* _PROBLEM REQUIREMENTS_:
Search the data below for the string "kamu". Extract every line that contains it.

[Start of Attachment]

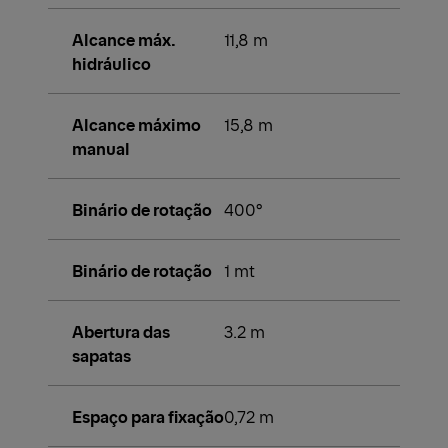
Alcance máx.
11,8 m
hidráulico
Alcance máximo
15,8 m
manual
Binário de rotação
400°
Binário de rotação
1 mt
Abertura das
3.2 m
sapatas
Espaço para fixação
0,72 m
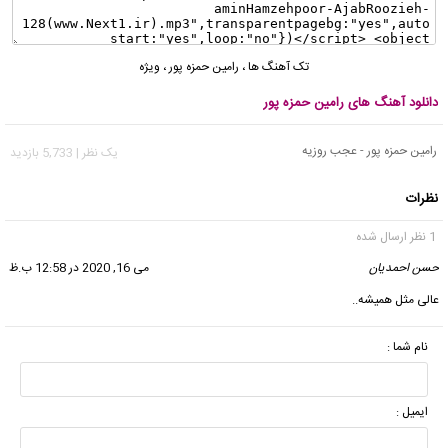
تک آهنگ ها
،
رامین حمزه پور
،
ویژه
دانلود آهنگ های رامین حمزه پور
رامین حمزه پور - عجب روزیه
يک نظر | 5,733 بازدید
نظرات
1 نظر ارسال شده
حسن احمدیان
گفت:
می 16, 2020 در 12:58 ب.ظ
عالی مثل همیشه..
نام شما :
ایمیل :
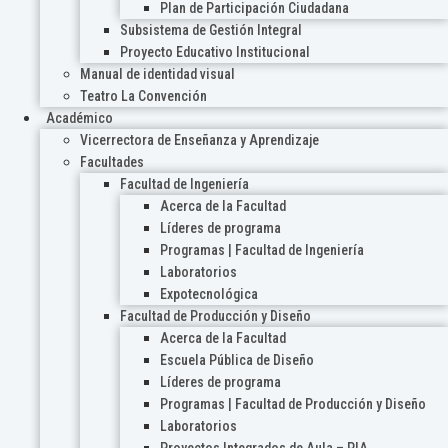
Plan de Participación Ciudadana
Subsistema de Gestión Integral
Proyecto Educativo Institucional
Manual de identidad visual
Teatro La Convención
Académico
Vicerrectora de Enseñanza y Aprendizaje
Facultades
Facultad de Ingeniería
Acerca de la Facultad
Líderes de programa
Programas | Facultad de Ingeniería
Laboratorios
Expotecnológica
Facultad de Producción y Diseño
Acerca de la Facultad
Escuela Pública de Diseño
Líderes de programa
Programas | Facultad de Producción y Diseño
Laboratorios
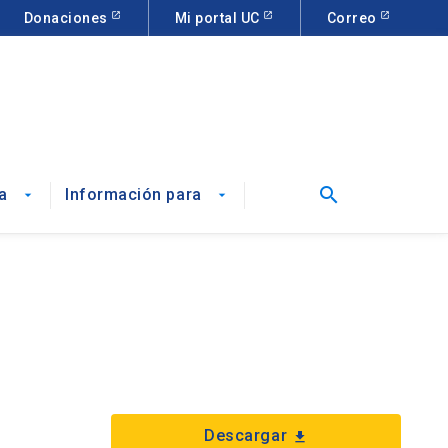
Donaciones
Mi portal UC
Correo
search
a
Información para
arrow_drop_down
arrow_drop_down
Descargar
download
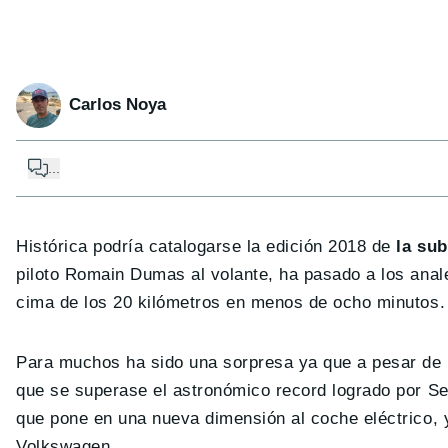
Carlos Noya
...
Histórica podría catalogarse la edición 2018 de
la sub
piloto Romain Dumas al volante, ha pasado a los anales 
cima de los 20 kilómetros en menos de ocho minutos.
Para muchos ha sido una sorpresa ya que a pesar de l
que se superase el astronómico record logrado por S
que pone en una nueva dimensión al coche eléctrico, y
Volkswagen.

[End of Attachment]
[Start of Attachment]

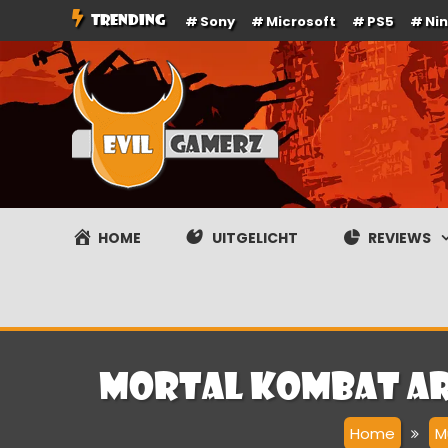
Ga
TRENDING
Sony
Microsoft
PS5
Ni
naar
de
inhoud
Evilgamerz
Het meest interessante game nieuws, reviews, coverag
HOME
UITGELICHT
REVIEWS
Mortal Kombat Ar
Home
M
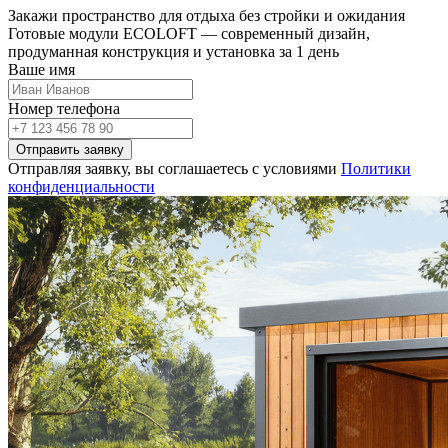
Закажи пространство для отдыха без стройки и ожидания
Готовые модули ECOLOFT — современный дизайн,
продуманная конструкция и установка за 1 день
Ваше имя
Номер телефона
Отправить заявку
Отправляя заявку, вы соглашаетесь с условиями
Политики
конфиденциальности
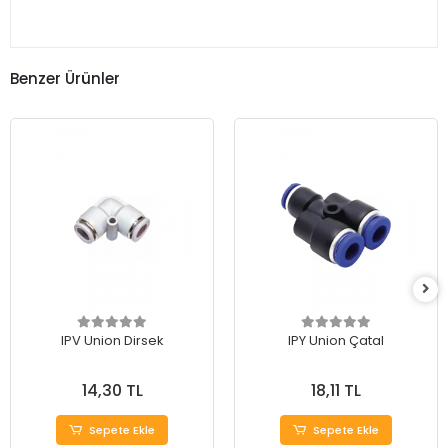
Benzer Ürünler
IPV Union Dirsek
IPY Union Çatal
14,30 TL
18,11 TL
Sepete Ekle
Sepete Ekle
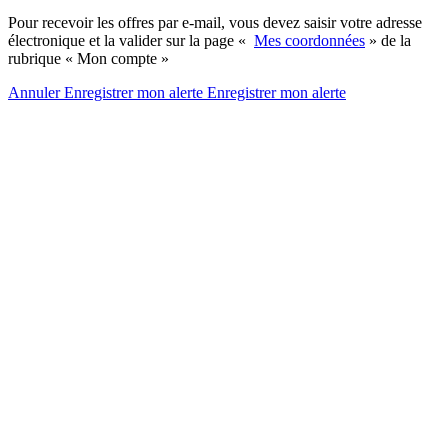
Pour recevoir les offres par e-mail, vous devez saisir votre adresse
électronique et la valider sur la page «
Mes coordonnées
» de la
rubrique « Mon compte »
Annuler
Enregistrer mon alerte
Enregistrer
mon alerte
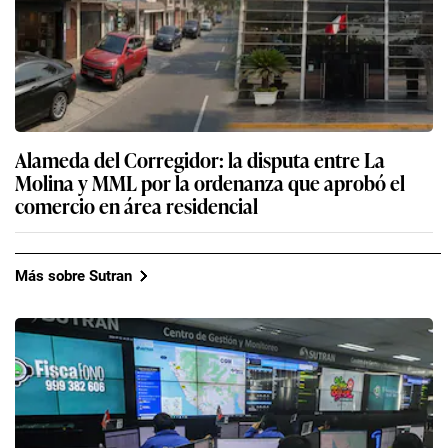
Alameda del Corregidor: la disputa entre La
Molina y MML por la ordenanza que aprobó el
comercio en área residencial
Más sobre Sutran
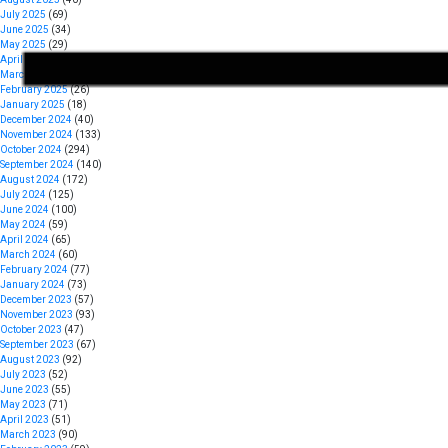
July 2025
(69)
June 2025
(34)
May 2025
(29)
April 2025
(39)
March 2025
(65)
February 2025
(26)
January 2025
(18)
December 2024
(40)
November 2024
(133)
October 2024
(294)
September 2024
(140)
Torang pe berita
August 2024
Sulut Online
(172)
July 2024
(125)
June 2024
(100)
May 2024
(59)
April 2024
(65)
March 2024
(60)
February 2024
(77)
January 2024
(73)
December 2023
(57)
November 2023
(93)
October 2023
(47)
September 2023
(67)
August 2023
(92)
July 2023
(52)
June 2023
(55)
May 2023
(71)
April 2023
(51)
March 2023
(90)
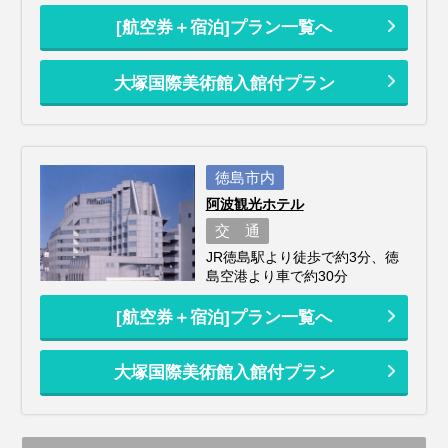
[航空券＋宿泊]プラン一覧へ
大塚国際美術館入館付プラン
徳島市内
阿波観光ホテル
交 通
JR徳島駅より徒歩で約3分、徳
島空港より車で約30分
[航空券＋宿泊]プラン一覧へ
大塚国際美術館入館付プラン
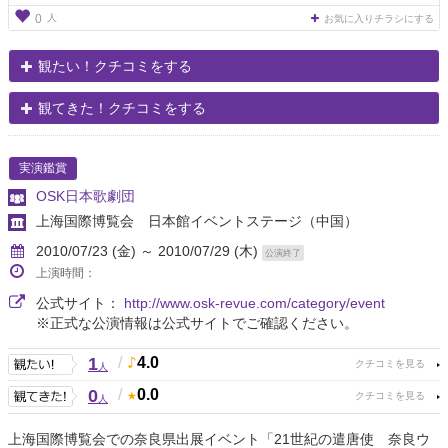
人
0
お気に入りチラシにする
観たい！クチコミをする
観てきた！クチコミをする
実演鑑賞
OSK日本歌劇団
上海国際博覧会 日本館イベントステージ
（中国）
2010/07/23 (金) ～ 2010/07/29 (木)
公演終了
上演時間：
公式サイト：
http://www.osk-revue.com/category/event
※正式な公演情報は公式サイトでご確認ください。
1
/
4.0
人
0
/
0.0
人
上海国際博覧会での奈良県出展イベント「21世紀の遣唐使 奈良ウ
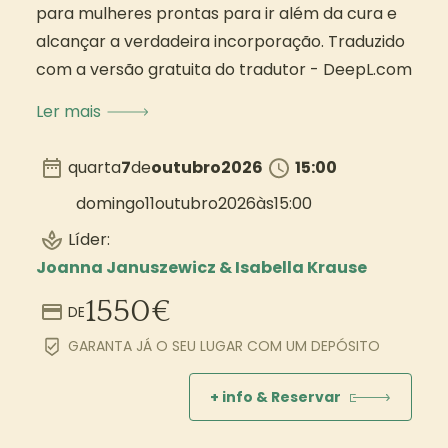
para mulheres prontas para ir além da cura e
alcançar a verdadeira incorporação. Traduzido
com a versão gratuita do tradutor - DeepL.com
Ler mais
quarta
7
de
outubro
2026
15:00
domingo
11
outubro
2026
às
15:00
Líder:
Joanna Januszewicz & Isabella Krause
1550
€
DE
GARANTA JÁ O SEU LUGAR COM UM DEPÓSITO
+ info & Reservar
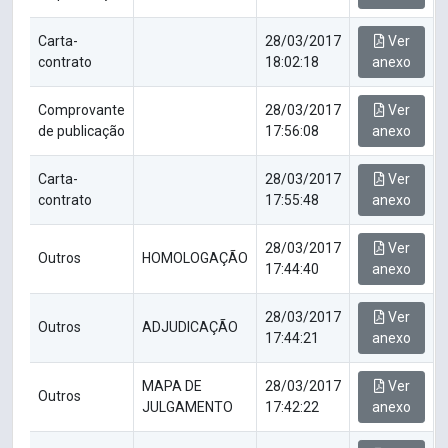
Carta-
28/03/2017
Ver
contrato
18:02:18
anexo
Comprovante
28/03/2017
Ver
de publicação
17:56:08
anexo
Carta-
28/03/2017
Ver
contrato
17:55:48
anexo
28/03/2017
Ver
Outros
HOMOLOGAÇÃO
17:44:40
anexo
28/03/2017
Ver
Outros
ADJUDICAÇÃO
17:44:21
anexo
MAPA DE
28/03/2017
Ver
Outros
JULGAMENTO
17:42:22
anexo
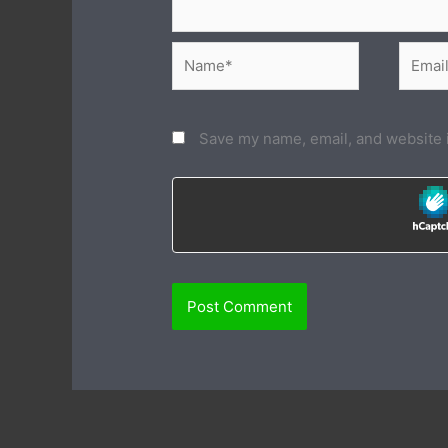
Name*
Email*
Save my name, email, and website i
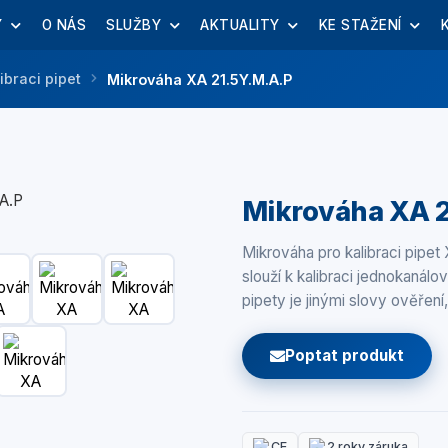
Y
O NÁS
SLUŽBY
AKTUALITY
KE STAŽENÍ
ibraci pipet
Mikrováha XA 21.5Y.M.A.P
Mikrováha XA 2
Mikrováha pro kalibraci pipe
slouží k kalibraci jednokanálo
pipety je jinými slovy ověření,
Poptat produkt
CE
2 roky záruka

[End of Attachment]
[Start of Attachment]

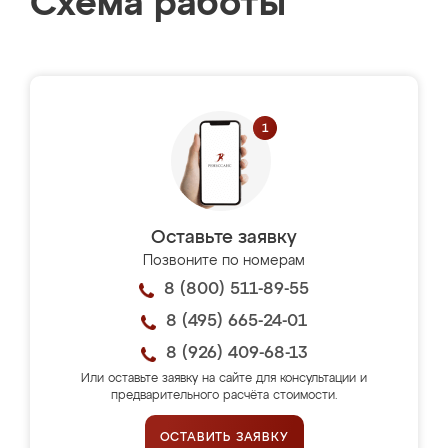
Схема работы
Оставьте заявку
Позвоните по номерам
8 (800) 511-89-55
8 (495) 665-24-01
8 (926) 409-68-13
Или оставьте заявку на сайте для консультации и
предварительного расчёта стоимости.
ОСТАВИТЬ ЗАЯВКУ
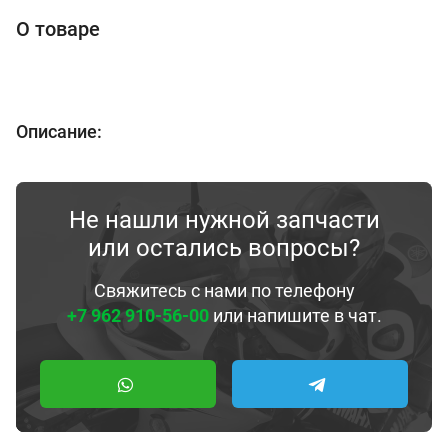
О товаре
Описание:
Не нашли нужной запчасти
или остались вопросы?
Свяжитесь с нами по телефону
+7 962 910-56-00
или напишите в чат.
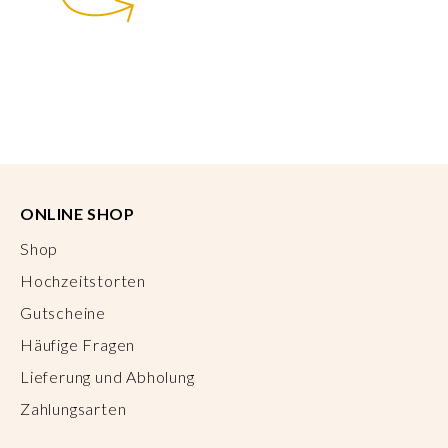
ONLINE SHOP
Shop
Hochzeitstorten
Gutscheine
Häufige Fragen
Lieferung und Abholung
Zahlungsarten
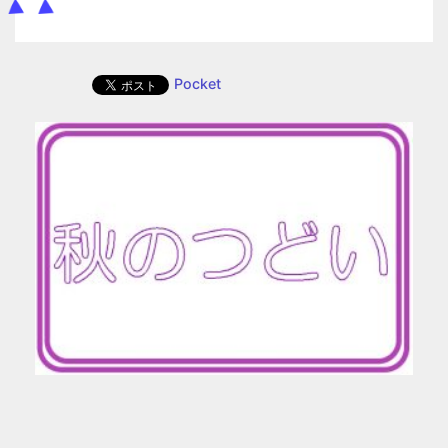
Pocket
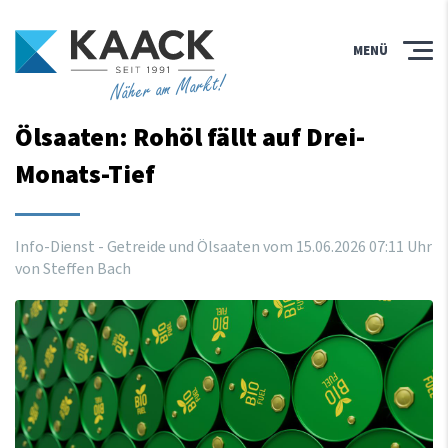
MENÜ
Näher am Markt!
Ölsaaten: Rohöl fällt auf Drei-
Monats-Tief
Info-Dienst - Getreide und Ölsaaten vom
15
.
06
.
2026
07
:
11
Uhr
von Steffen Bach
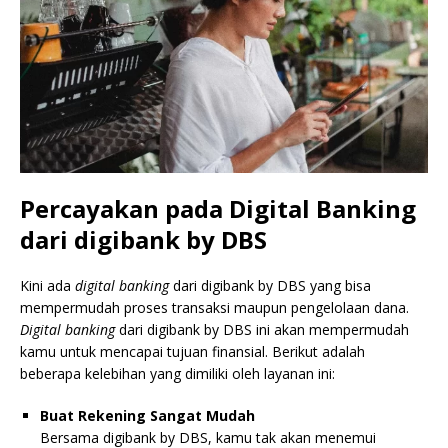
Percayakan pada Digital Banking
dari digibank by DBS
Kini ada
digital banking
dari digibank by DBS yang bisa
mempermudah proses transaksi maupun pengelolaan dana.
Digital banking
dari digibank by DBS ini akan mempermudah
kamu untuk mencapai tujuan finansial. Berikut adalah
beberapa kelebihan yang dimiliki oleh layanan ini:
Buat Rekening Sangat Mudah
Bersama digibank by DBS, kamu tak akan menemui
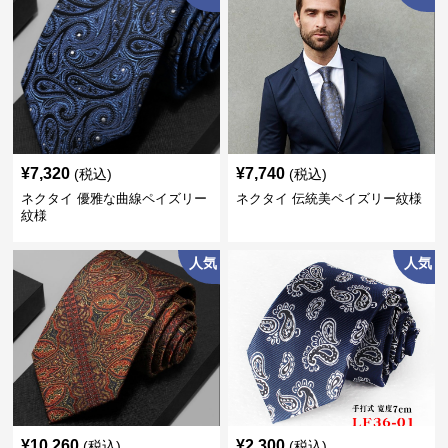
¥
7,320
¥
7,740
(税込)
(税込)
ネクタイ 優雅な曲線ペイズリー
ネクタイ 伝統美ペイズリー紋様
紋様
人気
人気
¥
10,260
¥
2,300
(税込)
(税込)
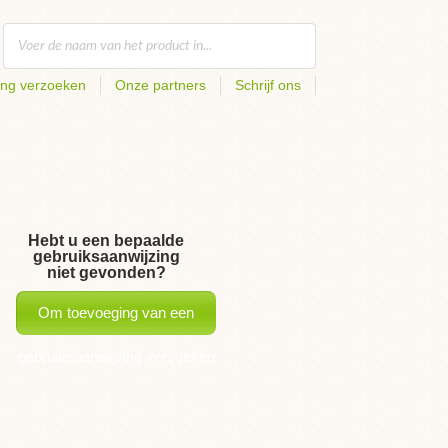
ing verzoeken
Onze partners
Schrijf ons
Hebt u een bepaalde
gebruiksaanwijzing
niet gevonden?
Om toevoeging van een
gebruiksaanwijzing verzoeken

[End of Attachment]

* _EXERCISE ANSWER_:
kamu untuk mencapai tujuan finansial. Berikut adalah
Bersama digibank by DBS, kamu tak akan menemui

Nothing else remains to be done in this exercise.